Gently he said, “We can get married again at the Castle later on. The full business, I promise you, Fulkari, the total grand event, with your sister as your bridesmaid and Dinitak my best man, and the whole court watching, and a second honeymoon in High Morpin at the lodge the Coronal keeps there for his private holidays. But we’ll have our first honeymoon in Ni-moya. And a wedding performed by the Pontifex himself, right here and now, before he sets off back to the Labyrinth.—What do you say?”
“Well, of course, we can’t have the Coronal Lord of Majipoor making the grand processional in the company of some little tart, can we? By all means, let’s make it official, then. I’ll marry you wherever, whenever you want, whatever you think is best.” There was that lovely sparkle of delight and mischief in her eyes again. “But afterward, my lord, when we are home at the Castle again—satin and velvet, and Lord Apsimar’s Chapel, and the courtyard by Vildivar Close—”
It was a simple ceremony, almost perfunctory, absurdly so for so solemn a rite of state as a Coronal’s wedding: held in Prestimion’s suite, the Pontifex presiding, Varaile and Dinitak as witnesses, Septach Melayn and Gialaurys looking on.
The whole thing took no more than five minutes. Prestimion did wear his scarlet-and-black robes of office, and the starburst crown was on Dekkeret’s brow, but otherwise it could just as well have been the wedding of a shopkeeper and his pretty young clerk at the office of the municipal Justiciar. All those who were present understood the reasons for this haste. A proper royal wedding would follow in the fullness of time, yes—once the challenge of the Five Lords of Zimroel had been met. But for now the basic proprieties would be satisfied. Lord Dekkeret and the Lady Fulkari would go off to Zimroel with wedding bands on their fingers, and let no one in the western continent breathe a word about the wickedness of Castle morality.
The wedding feast, at any rate, was a properly luxurious affair, with wines of five colors, and plate upon plate of Stoienzar oysters and smoked meats and the pungent pickled fruits that they doted on here in the tropical lands.

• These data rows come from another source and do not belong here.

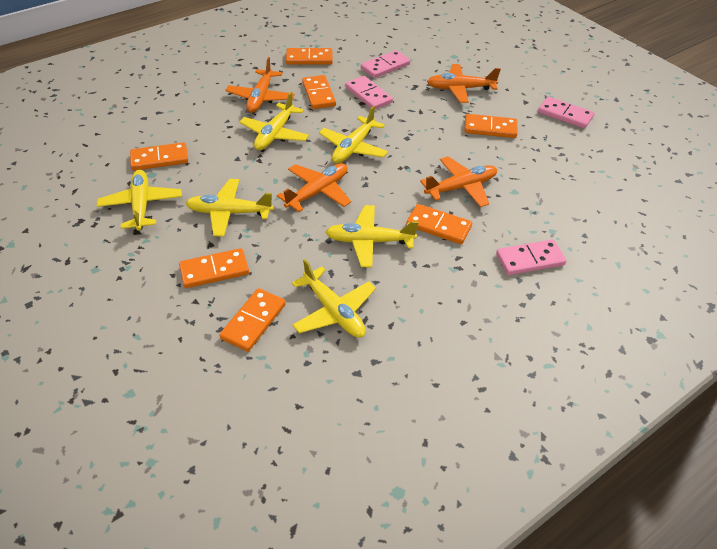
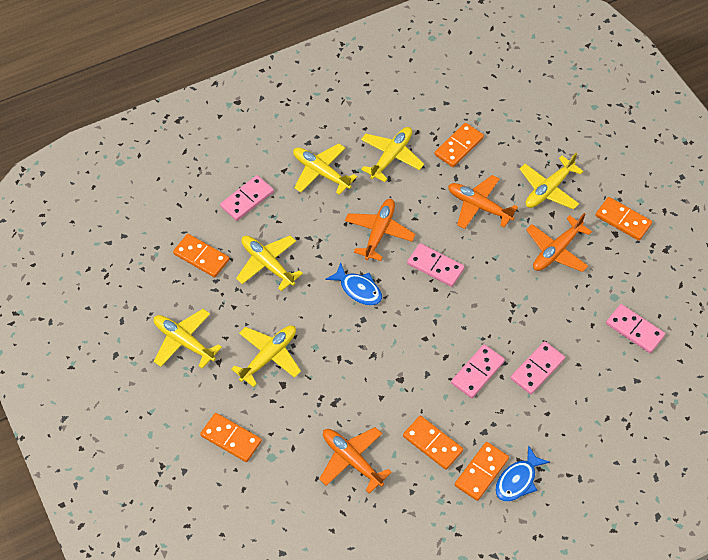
blue fish: none = 0 -> [325,262,382,306] [495,446,550,502] = 2
orange domino: [130,142,188,171] [179,248,249,288] [220,288,286,352] [286,48,333,65] [302,75,336,109] [406,204,472,244] [464,114,518,138] = 7 -> [173,234,229,278] [200,413,262,462] [403,416,463,470] [435,123,484,167] [455,442,509,501] [595,197,652,241] = 6
pink domino: [345,76,393,109] [361,50,410,78] [496,239,567,275] [538,97,594,129] = 4 -> [220,175,274,221] [407,243,464,287] [451,344,505,398] [511,341,565,394] [606,304,665,353] = 5

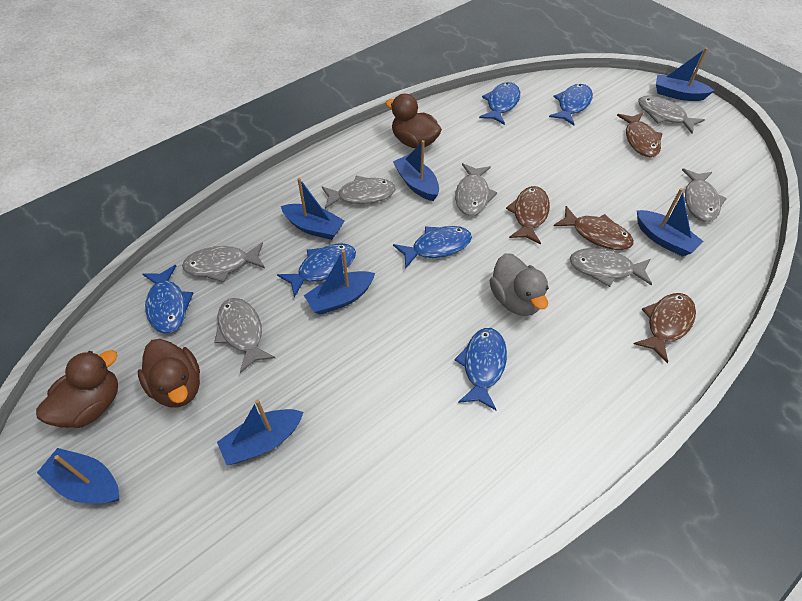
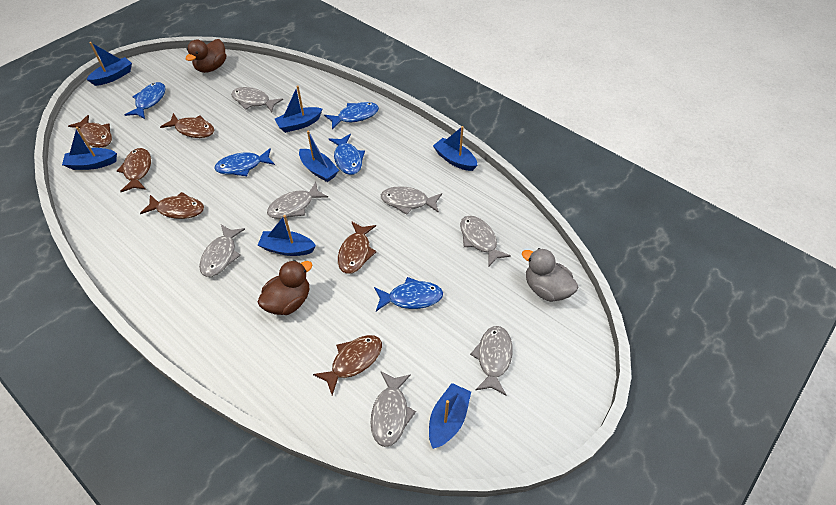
blue fish: [142,265,193,334] [277,243,356,297] [393,226,472,269] [454,328,507,410] [479,82,520,125] [549,84,593,125] = 6 -> [125,82,165,119] [214,148,275,176] [324,102,379,129] [329,134,365,175] [374,277,443,311] = 5
brown duck: [36,350,118,428] [138,339,200,407] [386,94,442,148] = 3 -> [186,39,226,73] [257,260,312,315] = 2
brown fish: [506,186,550,244] [554,206,634,250] [617,113,663,157] [634,293,696,363] = 4 -> [68,115,112,148] [117,148,151,192] [140,192,204,219] [160,113,214,138] [313,335,382,395] [338,221,377,274] = 6

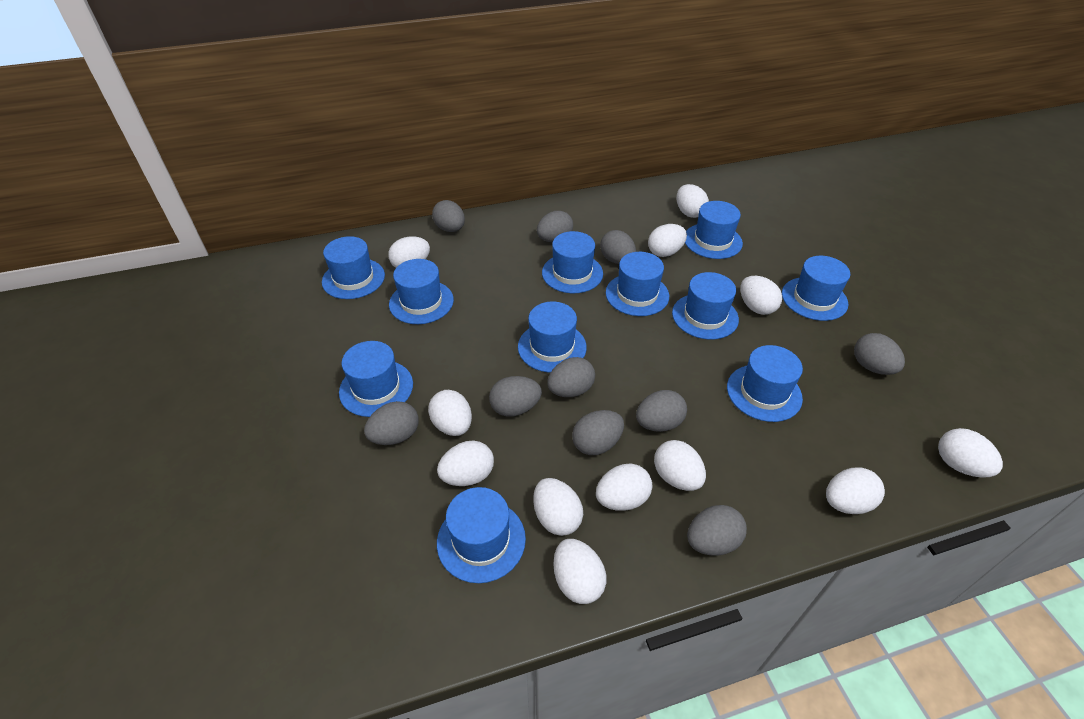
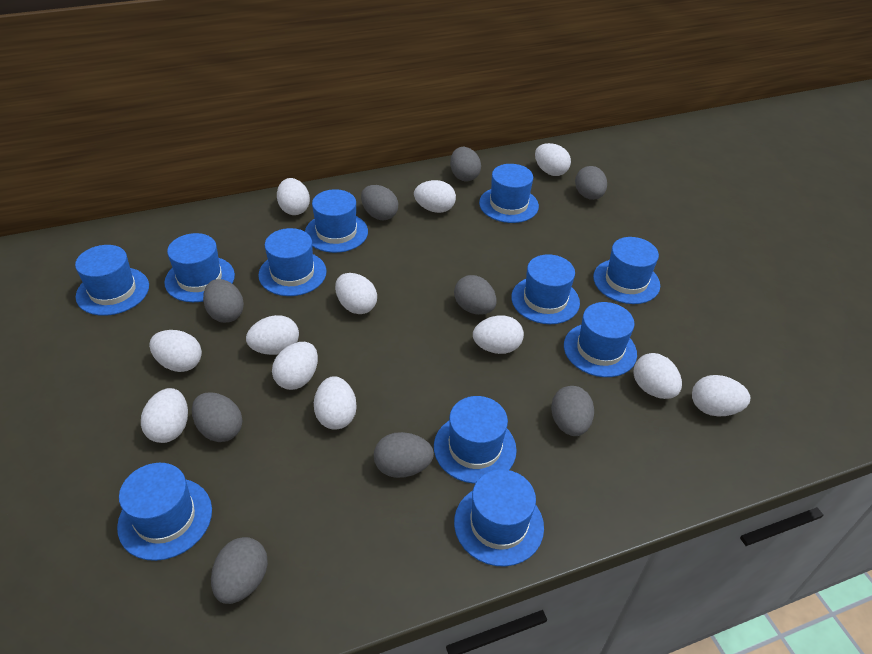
grey egg: [364,401,419,445] [432,200,465,232] [489,376,542,417] [537,211,573,242] [547,357,595,397] [572,410,624,455] [600,230,636,264] [636,390,687,432] [687,505,747,555] [854,333,905,375] = 10 -> [192,392,243,442] [203,279,244,323] [211,537,268,604] [361,185,398,220] [374,432,434,478] [450,147,481,181] [454,275,496,315] [551,386,594,436] [575,166,607,200] = 9

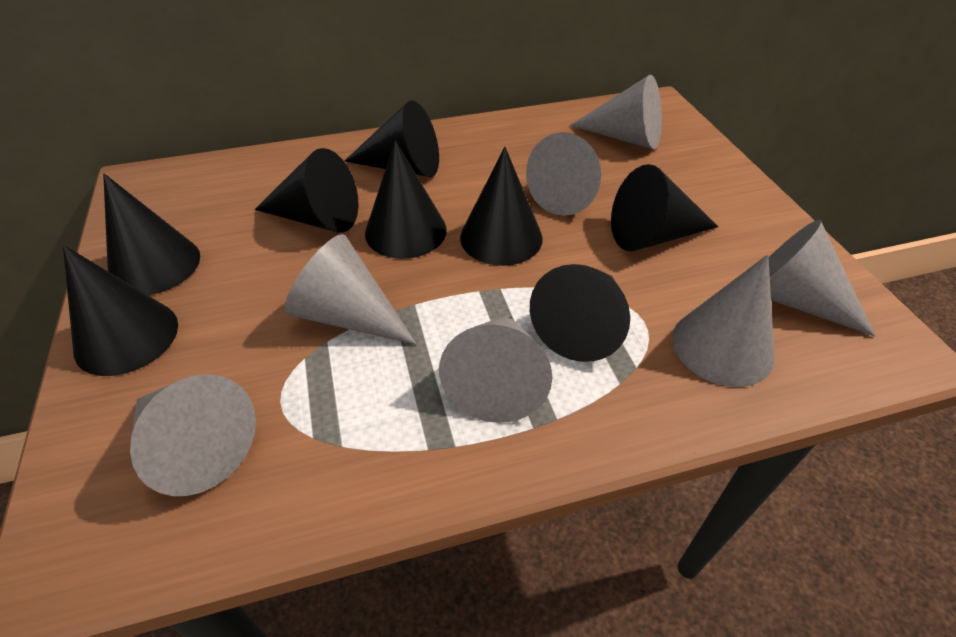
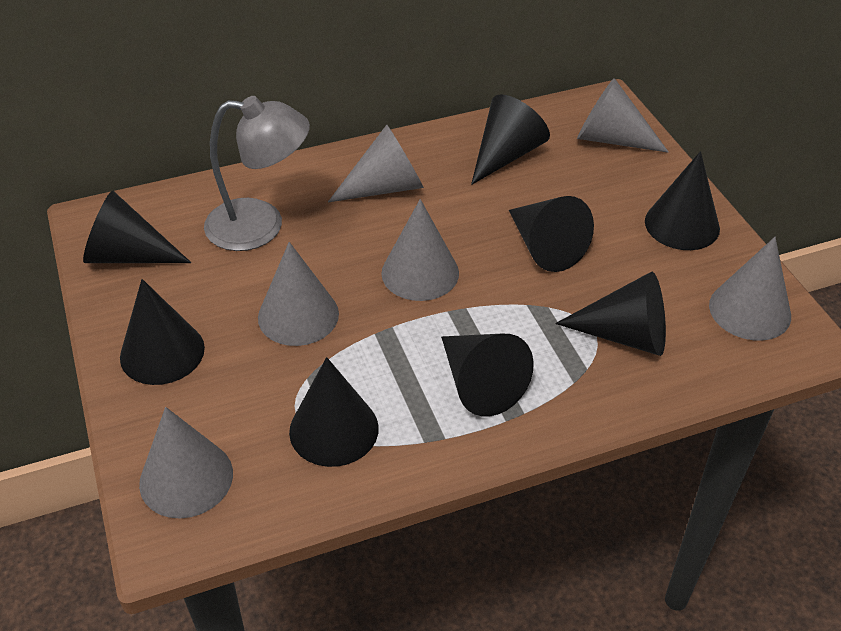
grey cone: [130,374,256,496] [284,234,417,344] [439,315,552,423] [526,132,601,216] [570,75,662,149] [672,255,775,387] [768,220,875,337] = 7 -> [139,407,233,518] [258,242,339,346] [328,125,424,202] [381,199,459,301] [577,78,669,153] [709,237,791,341] = 6
grey lamp: none = 0 -> [204,96,310,251] = 1

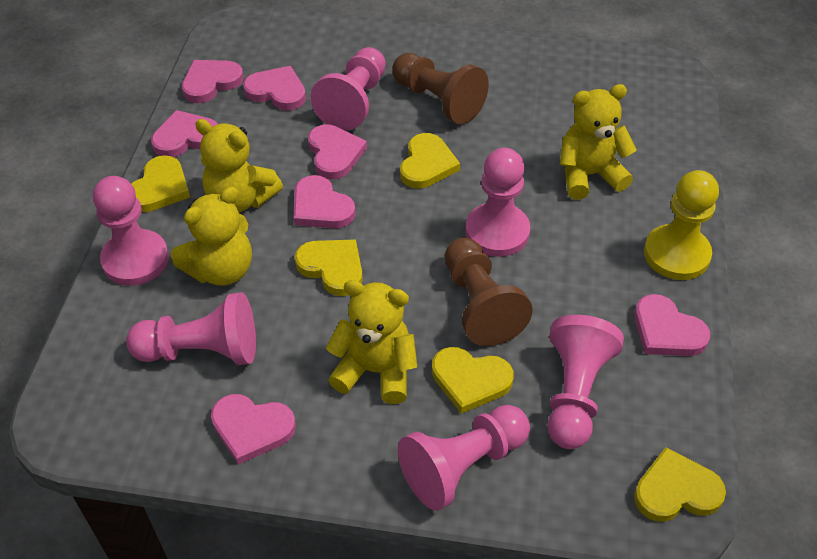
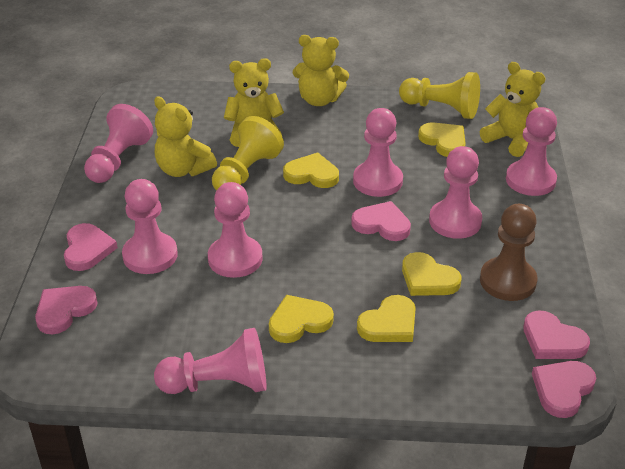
brown pawn: [392,53,489,124] [445,238,533,346] = 2 -> [480,204,537,301] = 1
pink heart: [151,110,217,157] [182,60,243,103] [211,394,296,465] [243,66,306,111] [294,175,356,228] [308,124,367,179] [634,294,710,356] = 7 -> [35,286,98,335] [64,223,118,271] [351,201,411,241] [523,311,590,359] [532,361,596,418] = 5
pink pawn: [93,176,169,286] [126,292,256,365] [311,47,386,130] [398,405,530,511] [466,148,530,257] [547,315,624,449] = 6 -> [84,104,153,183] [122,179,178,274] [154,328,266,394] [208,182,263,278] [353,108,403,197] [429,146,482,239] [506,107,557,196] = 7
yellow pawn: [644,170,719,280] = 1 -> [212,116,284,190] [399,72,480,119] = 2

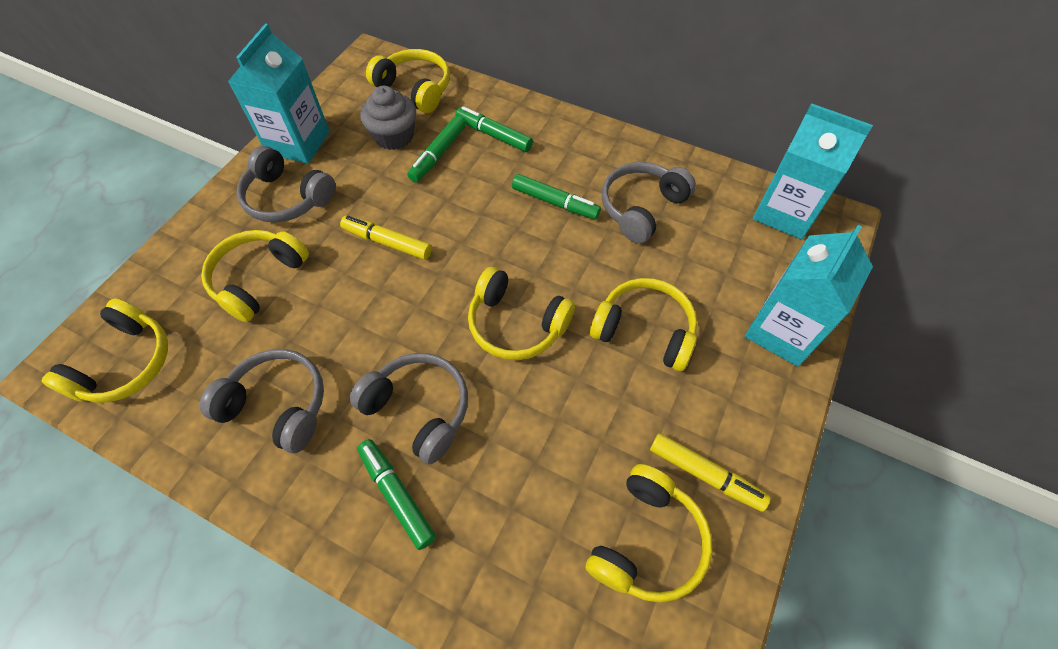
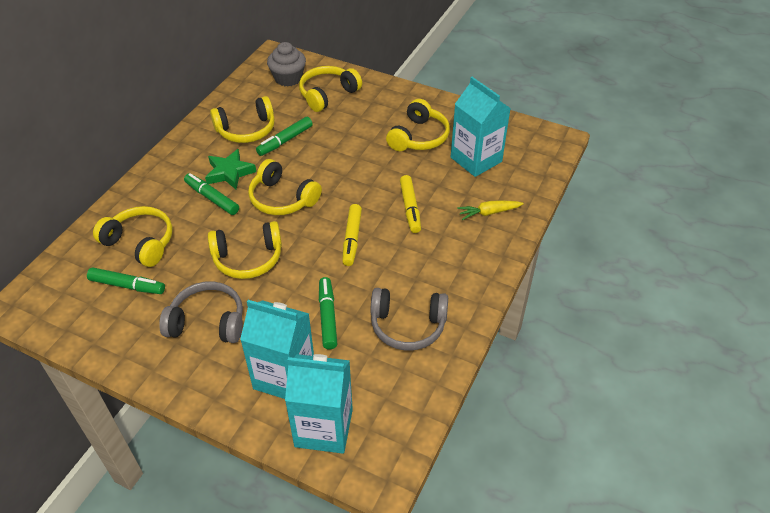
green star: none = 0 -> [205,149,256,189] = 1
grey headphones: [200,349,324,453] [237,146,336,223] [349,353,468,464] [602,162,696,244] = 4 -> [159,281,243,343] [370,288,448,351] = 2
yellow carrot: none = 0 -> [457,200,524,220] = 1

Septach Melayn sang the ancient wedding anthem in a creditable if reedy tenor, and Fulkari, a little tipsy, gave Prestimion so unexpectedly passionate a kiss that the Pontifex’s eyes went wide and the Lady Varaile clapped her hands in mock admiration; and at the appropriate moment Dekkeret gathered up his bride and carried her off to their suite on the floor below, making such a lively show of boyish eagerness that one might readily think this would be the first night that she and he had ever spent together.